• _To-do item_:
Your task is to copy the lines of the data below from the line holding "Page size: 1500x1125." through the line holding "Identify the document elements. Format: label [x1, y1, x2, y2].", inclusive, exactly and with nothing added.

• _Data to use_:
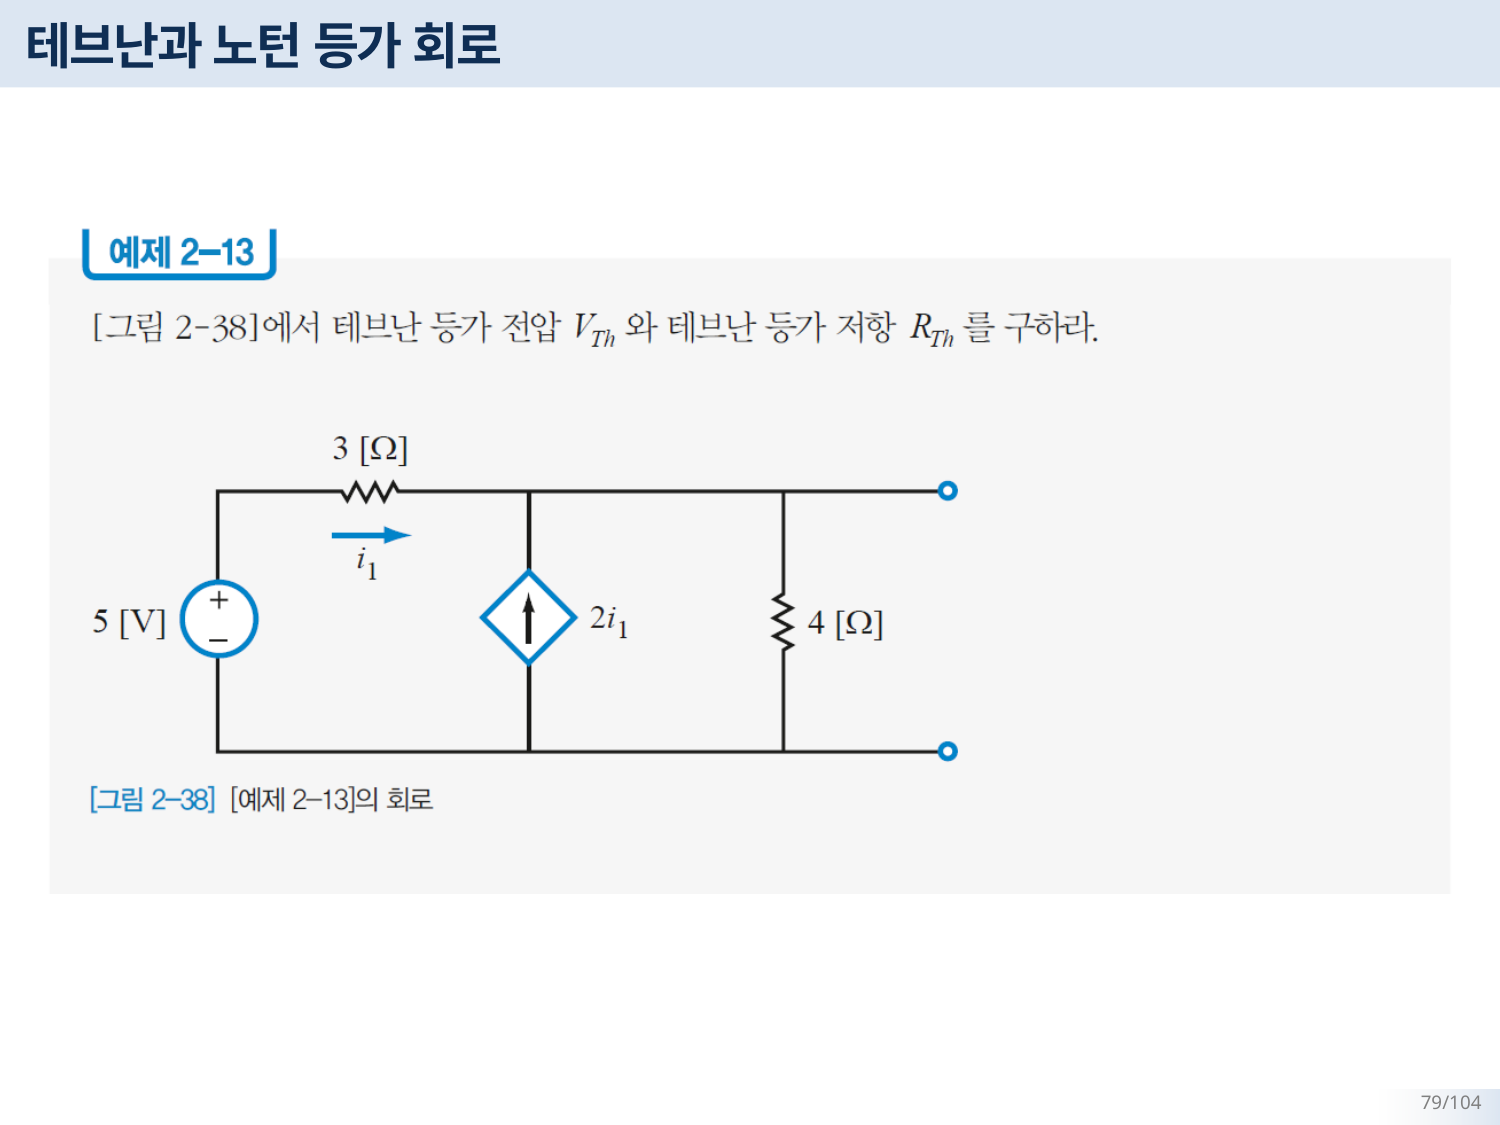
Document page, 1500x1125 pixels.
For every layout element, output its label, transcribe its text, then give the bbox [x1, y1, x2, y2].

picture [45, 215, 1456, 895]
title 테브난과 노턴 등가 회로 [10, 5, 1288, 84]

==

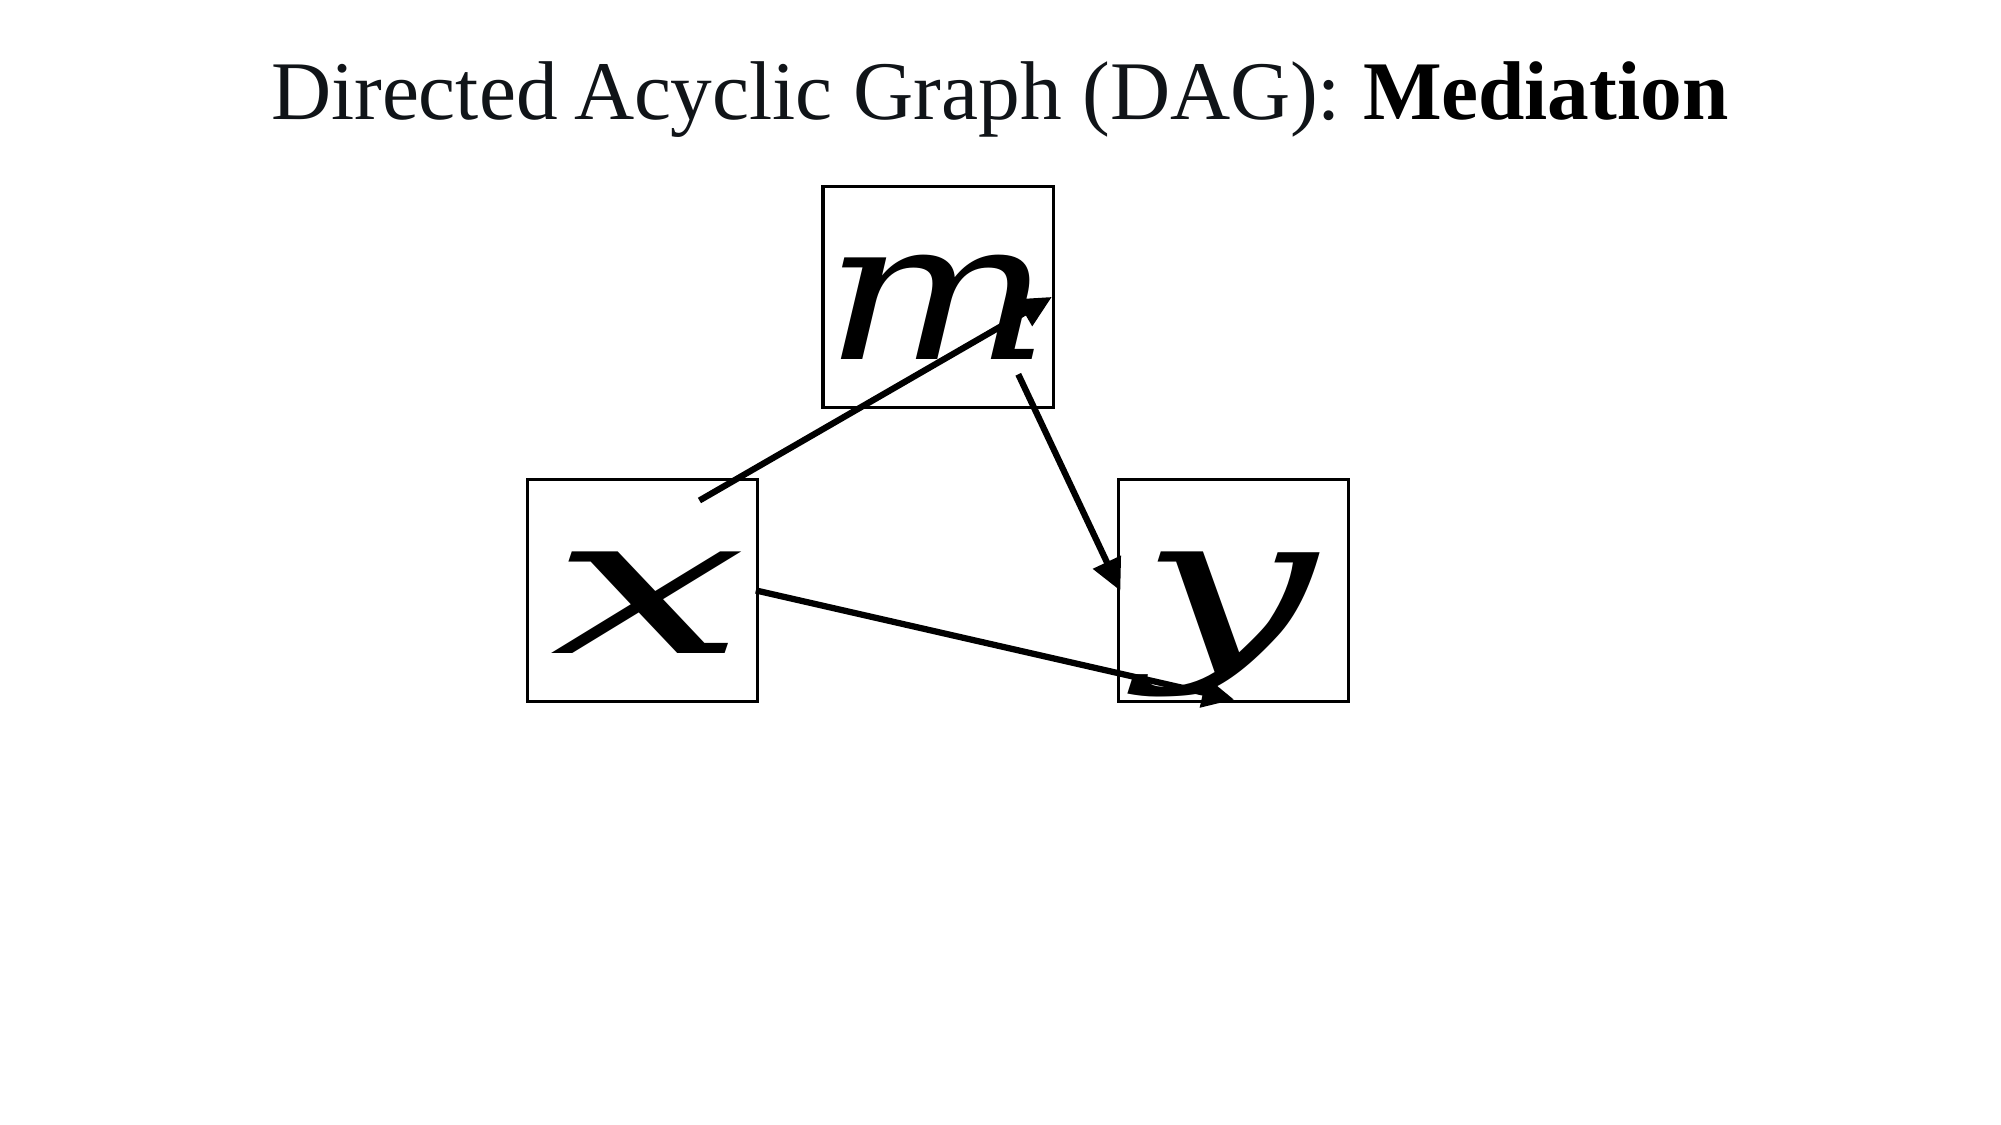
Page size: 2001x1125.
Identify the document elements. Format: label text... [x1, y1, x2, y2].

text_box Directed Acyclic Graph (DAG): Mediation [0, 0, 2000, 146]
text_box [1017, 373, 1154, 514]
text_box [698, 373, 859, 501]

==

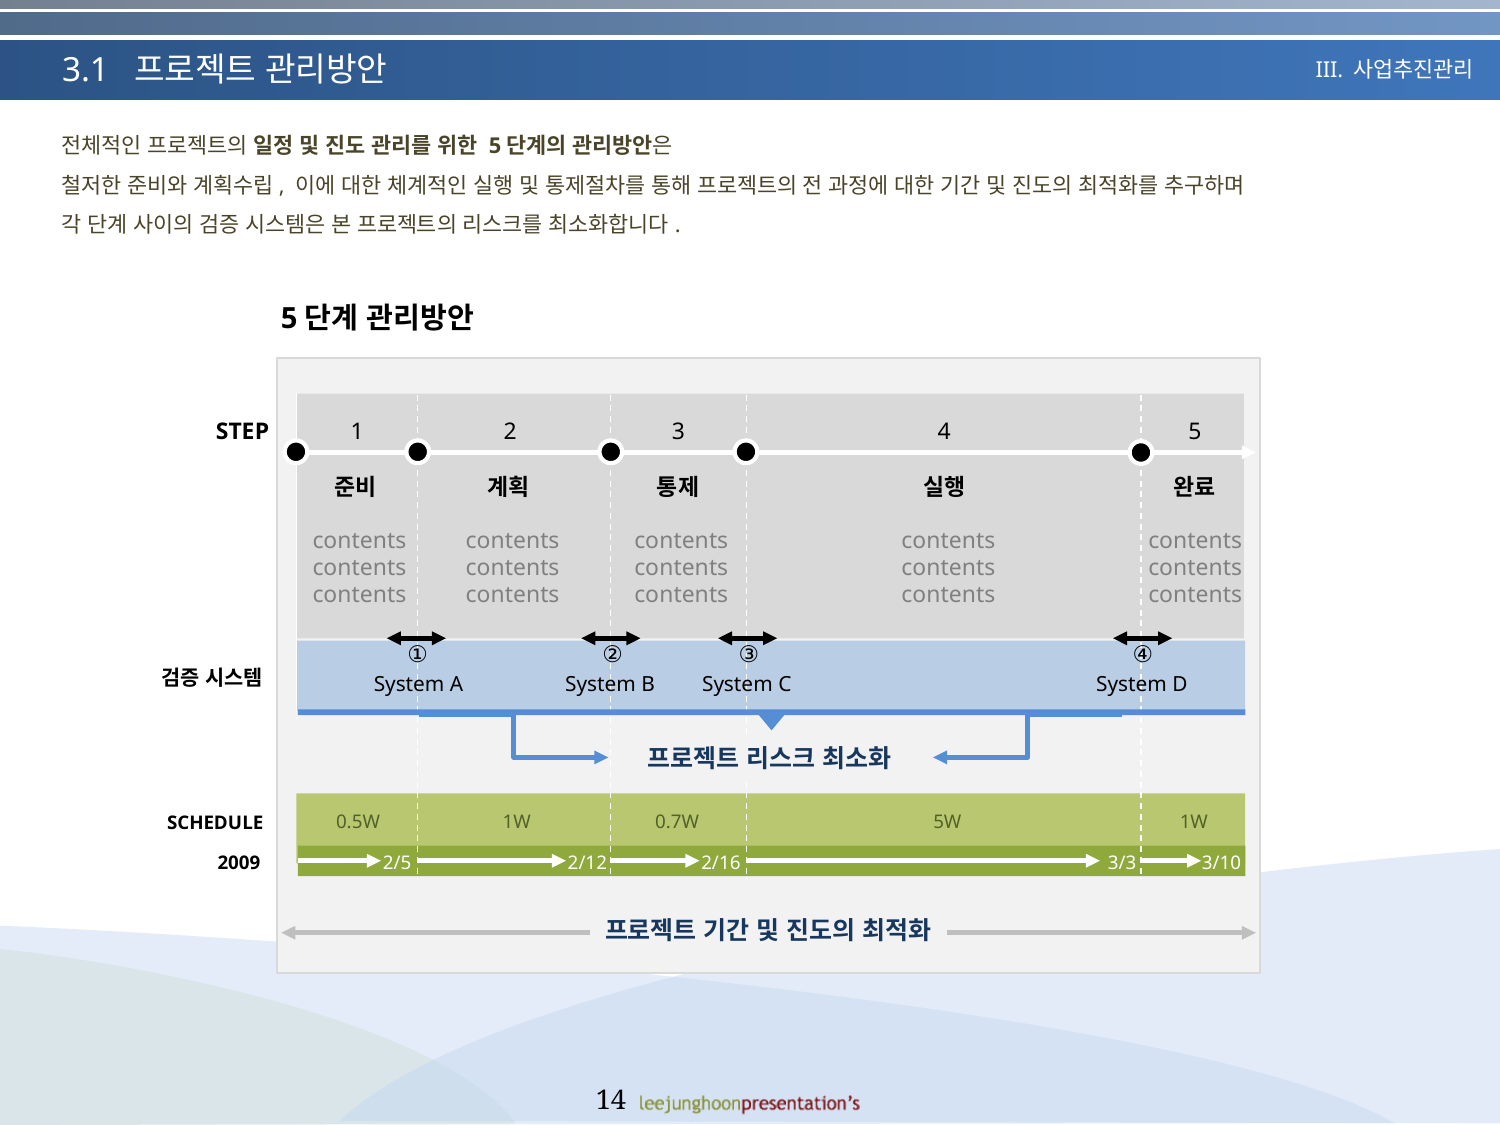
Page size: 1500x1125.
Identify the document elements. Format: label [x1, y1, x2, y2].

• _Solved problem_:
Page size: 1500x1125.
Identify the document elements. Format: label [x1, y1, x2, y2].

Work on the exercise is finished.